It's a bigger problem than those inconsistencies in previous games because of how it very clearly is jarring in the context the game is going for and how there has been little or no attempt to adhere to the theme with their inclusion. Rather than the usual approach of taking something that might not quite fit but then making it still feel like it fits with the rest of the games setting, this time it's done in a way that dillutes the overall consistency and claims of being the setting it tries to portray. It's simply down to the amount of these things being done in this way making the theme of the game feel like it isn't there, like it's gone from "This is a WW2-themed game" with a certain level of abstraction to portray the setting at, to just a mix of all sorts of different things from the time without context or even an attempt at fitting them into the overall theme - it's just "This existed? It must fit then!".

As said many times, these things fit the broad context of WW2. The Prosthetic exists, the Katana was used in WW2, there were jackets like that - but the fact that they existed in itself does not mean they have been integrated into the games chosen setting in a way that doesn't detract from it. The historical liberties and inconsistencies regarding the customization system are this time without the gameplay reasons for being like that, without the player agency that results in things like standing ontop of vehicles as they move and without the attempt to at least make it feels like it fits the context they're shown in.

◆ What you should do
Please name the weapon that the text on the WW2-themed game's customization says was used in WW2.

◆ Records shown
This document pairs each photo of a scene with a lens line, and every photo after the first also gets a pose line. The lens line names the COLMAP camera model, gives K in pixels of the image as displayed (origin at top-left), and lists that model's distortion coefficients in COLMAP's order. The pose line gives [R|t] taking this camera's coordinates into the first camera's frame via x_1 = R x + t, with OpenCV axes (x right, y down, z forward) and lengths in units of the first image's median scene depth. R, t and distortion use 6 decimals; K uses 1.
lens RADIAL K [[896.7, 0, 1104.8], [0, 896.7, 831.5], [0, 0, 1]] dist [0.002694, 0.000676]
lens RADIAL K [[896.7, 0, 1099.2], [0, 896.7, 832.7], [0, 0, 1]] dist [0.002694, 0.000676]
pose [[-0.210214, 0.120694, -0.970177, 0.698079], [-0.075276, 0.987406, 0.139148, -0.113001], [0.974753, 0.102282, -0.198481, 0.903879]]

--

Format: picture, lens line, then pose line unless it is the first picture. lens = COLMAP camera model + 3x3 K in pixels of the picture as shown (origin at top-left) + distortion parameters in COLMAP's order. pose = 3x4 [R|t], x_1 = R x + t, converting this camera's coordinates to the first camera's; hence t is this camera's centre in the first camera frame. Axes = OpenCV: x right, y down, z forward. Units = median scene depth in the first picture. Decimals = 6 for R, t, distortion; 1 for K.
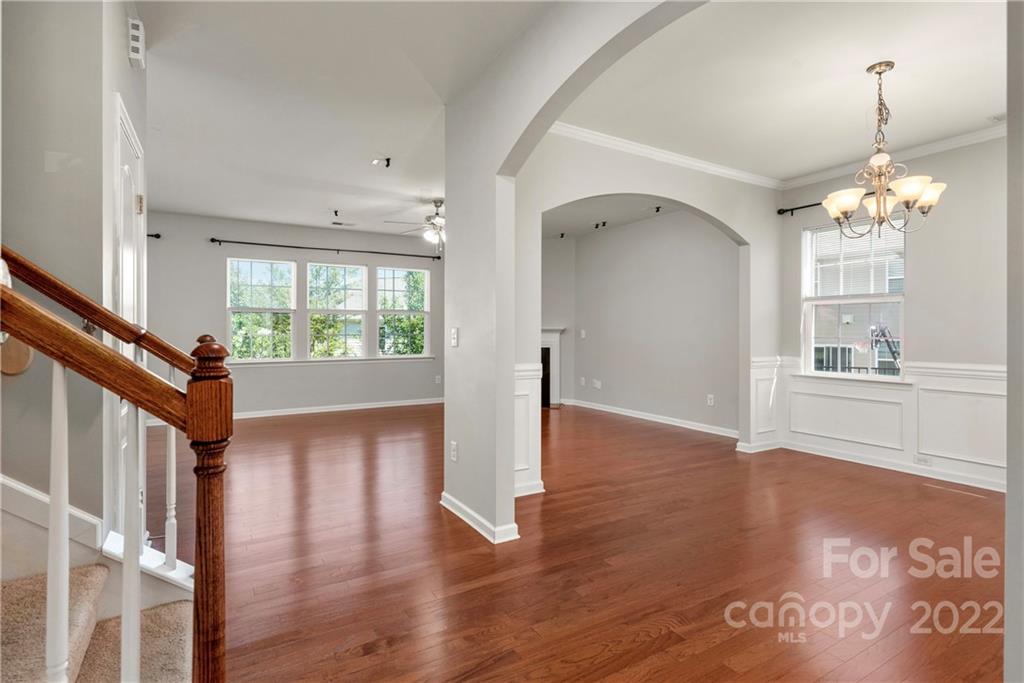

◆ Solution for this task
The katana.